(RECORDS FOR THIS TASK)

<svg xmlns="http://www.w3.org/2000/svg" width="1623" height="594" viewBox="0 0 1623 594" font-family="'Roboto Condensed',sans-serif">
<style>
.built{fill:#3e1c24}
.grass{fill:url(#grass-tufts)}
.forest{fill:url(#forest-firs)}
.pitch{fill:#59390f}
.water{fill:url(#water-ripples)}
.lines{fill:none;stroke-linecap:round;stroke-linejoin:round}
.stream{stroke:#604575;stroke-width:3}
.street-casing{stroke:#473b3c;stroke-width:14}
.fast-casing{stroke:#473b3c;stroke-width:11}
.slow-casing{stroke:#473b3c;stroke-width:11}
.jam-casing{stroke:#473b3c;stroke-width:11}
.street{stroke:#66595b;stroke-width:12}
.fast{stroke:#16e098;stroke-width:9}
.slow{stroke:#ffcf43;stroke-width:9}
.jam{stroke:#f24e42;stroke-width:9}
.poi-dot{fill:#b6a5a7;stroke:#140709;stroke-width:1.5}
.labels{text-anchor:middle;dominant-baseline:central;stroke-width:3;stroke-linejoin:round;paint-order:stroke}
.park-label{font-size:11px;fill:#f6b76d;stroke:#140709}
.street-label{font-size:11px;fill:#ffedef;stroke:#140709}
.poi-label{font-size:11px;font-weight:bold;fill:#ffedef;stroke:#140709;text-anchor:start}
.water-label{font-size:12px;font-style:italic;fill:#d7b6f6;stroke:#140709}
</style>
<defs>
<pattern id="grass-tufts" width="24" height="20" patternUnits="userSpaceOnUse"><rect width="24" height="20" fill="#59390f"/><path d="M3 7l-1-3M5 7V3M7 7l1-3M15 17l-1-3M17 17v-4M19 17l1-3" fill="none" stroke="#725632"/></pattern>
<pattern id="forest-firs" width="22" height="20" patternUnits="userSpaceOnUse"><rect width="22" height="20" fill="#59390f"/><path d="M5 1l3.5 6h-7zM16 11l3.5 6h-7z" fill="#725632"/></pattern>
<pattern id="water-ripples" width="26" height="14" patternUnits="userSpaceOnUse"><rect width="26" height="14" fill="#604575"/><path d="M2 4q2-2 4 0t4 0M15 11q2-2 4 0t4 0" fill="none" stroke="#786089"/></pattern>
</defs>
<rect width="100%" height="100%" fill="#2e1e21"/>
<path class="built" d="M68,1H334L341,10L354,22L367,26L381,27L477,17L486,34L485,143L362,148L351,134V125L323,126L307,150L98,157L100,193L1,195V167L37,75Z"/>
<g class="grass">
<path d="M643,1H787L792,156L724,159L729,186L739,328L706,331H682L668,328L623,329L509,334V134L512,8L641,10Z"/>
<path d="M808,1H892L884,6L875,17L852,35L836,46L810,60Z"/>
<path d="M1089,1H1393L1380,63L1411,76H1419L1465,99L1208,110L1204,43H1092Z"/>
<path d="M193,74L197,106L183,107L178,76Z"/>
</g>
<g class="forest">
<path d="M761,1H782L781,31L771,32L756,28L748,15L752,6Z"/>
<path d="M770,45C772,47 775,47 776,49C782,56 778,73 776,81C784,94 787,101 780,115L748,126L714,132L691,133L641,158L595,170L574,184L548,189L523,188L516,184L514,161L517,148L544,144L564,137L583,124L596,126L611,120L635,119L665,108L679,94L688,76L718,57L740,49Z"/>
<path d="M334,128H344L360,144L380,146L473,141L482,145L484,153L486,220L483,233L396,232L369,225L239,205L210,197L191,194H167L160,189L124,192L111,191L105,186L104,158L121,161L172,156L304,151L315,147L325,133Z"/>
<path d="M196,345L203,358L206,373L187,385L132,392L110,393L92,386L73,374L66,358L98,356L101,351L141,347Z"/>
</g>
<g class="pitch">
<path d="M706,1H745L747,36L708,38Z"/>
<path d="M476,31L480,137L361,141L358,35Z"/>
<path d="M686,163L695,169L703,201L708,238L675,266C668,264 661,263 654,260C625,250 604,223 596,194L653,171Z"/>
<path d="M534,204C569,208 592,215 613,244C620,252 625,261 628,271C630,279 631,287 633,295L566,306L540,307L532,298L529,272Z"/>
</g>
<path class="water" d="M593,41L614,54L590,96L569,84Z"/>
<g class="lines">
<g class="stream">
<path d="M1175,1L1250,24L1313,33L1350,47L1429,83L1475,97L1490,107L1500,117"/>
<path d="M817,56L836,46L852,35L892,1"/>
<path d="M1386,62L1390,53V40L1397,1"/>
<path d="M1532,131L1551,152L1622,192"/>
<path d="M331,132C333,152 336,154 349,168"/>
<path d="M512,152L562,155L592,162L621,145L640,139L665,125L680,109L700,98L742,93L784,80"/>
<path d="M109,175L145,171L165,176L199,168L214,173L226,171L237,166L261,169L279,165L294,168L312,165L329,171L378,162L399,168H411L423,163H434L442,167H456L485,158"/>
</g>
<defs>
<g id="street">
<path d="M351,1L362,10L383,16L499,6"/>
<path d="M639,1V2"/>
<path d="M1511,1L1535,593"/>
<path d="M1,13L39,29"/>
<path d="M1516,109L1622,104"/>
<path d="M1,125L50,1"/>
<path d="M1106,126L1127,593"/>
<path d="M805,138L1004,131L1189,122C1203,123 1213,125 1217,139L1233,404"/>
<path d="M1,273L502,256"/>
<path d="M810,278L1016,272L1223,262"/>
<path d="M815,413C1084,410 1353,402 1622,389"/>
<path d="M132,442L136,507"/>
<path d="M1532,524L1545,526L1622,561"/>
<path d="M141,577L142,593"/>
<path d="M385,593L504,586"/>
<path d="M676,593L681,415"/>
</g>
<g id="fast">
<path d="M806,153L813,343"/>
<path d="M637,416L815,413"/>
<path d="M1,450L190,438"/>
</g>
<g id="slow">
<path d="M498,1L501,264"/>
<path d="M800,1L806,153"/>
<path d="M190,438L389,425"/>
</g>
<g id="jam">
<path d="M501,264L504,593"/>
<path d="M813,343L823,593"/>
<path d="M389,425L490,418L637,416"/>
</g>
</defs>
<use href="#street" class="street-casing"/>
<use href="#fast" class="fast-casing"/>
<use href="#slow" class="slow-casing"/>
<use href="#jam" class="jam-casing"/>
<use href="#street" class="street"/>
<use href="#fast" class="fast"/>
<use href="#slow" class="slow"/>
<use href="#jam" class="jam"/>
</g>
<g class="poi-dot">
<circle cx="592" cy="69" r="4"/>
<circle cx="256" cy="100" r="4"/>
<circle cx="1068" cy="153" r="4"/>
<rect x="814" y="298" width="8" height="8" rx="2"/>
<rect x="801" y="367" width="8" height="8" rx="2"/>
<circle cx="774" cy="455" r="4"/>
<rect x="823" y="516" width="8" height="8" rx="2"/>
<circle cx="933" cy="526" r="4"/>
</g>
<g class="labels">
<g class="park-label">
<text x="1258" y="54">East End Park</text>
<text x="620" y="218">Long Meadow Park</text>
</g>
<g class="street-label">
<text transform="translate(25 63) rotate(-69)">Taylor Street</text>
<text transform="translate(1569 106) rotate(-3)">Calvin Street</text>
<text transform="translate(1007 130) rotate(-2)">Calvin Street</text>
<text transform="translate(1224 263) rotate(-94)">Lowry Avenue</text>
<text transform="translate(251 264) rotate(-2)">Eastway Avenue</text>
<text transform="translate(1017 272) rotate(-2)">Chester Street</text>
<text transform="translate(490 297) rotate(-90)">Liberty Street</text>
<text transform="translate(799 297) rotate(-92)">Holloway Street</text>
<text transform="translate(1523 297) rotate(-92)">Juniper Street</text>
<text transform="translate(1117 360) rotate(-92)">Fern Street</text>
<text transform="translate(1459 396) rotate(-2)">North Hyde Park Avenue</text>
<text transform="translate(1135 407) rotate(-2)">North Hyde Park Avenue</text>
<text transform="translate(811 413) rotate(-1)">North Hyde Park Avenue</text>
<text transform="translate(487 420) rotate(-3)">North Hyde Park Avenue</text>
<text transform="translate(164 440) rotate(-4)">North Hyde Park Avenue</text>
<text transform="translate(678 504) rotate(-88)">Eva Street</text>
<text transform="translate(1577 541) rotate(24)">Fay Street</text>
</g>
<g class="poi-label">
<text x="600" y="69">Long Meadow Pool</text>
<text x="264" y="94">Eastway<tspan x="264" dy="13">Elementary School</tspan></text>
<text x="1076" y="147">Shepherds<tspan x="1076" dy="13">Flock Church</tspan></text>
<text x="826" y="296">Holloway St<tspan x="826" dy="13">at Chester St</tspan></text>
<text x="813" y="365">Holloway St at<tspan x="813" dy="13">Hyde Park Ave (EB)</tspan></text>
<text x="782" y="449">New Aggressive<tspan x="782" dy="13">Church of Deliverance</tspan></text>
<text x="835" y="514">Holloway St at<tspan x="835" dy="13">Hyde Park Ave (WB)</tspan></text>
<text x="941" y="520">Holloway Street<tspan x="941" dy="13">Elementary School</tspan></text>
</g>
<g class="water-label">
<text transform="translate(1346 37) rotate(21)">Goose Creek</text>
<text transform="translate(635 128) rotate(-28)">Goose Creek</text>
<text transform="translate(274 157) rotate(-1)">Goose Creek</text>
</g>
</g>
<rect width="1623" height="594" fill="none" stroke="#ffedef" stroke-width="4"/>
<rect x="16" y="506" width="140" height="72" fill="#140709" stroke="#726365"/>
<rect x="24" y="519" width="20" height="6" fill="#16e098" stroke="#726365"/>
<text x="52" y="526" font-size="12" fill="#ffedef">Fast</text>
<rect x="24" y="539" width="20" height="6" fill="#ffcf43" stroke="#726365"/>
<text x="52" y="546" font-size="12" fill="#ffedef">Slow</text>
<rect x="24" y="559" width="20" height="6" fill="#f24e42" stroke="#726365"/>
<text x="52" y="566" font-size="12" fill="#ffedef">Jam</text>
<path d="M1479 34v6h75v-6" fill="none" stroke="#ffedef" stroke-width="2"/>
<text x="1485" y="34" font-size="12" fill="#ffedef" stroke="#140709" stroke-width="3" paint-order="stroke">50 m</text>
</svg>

(End RECORDS FOR THIS TASK)

**PROBLEM STATEMENT**
Each line of the material that includes the string "casing" is to be counted; give only the final number.

**RESPONSE BOX**
8